───── Data to process

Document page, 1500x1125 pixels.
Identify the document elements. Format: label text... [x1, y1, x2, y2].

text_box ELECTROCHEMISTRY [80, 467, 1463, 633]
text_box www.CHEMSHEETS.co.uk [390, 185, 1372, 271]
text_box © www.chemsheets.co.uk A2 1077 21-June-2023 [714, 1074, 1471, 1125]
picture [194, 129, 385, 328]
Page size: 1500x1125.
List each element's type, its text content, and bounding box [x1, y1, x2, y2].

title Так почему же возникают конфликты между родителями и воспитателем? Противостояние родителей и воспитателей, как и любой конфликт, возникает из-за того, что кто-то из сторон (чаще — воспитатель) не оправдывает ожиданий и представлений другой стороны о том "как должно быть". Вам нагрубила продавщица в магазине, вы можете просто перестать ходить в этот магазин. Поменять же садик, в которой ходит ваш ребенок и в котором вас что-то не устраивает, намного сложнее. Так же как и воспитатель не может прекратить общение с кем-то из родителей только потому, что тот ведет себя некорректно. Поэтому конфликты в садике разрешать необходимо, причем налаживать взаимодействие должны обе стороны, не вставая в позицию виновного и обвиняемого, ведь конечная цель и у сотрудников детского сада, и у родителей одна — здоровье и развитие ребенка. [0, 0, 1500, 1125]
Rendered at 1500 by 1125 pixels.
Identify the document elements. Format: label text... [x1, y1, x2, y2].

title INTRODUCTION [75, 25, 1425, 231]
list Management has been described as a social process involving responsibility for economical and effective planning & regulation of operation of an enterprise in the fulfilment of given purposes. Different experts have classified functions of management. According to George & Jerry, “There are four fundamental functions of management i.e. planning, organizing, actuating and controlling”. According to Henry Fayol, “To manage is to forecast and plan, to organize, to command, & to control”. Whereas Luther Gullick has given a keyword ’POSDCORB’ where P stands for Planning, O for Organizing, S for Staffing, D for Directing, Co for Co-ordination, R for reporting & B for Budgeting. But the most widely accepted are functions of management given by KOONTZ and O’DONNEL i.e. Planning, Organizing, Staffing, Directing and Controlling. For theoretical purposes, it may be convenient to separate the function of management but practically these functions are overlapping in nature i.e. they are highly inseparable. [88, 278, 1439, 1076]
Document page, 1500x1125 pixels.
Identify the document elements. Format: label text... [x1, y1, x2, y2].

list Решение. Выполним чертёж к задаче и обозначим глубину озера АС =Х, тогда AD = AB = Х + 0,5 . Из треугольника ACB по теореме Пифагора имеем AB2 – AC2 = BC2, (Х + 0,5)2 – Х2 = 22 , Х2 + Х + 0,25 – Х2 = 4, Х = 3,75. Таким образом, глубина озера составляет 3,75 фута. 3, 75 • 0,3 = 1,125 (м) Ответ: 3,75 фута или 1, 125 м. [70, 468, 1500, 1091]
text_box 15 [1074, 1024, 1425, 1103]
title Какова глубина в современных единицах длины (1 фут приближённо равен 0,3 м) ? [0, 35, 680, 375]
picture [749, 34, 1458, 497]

──────────

§ **Exercise objective**
Repeat verbatim the opening run of entries, ending with the line that contains "Page size: 1500x1125.".

§ **Answer to the problem**
Document page, 1500x1125 pixels.
Identify the document elements. Format: label text... [x1, y1, x2, y2].

text_box ELECTROCHEMISTRY [80, 467, 1463, 633]
text_box www.CHEMSHEETS.co.uk [390, 185, 1372, 271]
text_box © www.chemsheets.co.uk A2 1077 21-June-2023 [714, 1074, 1471, 1125]
picture [194, 129, 385, 328]
Page size: 1500x1125.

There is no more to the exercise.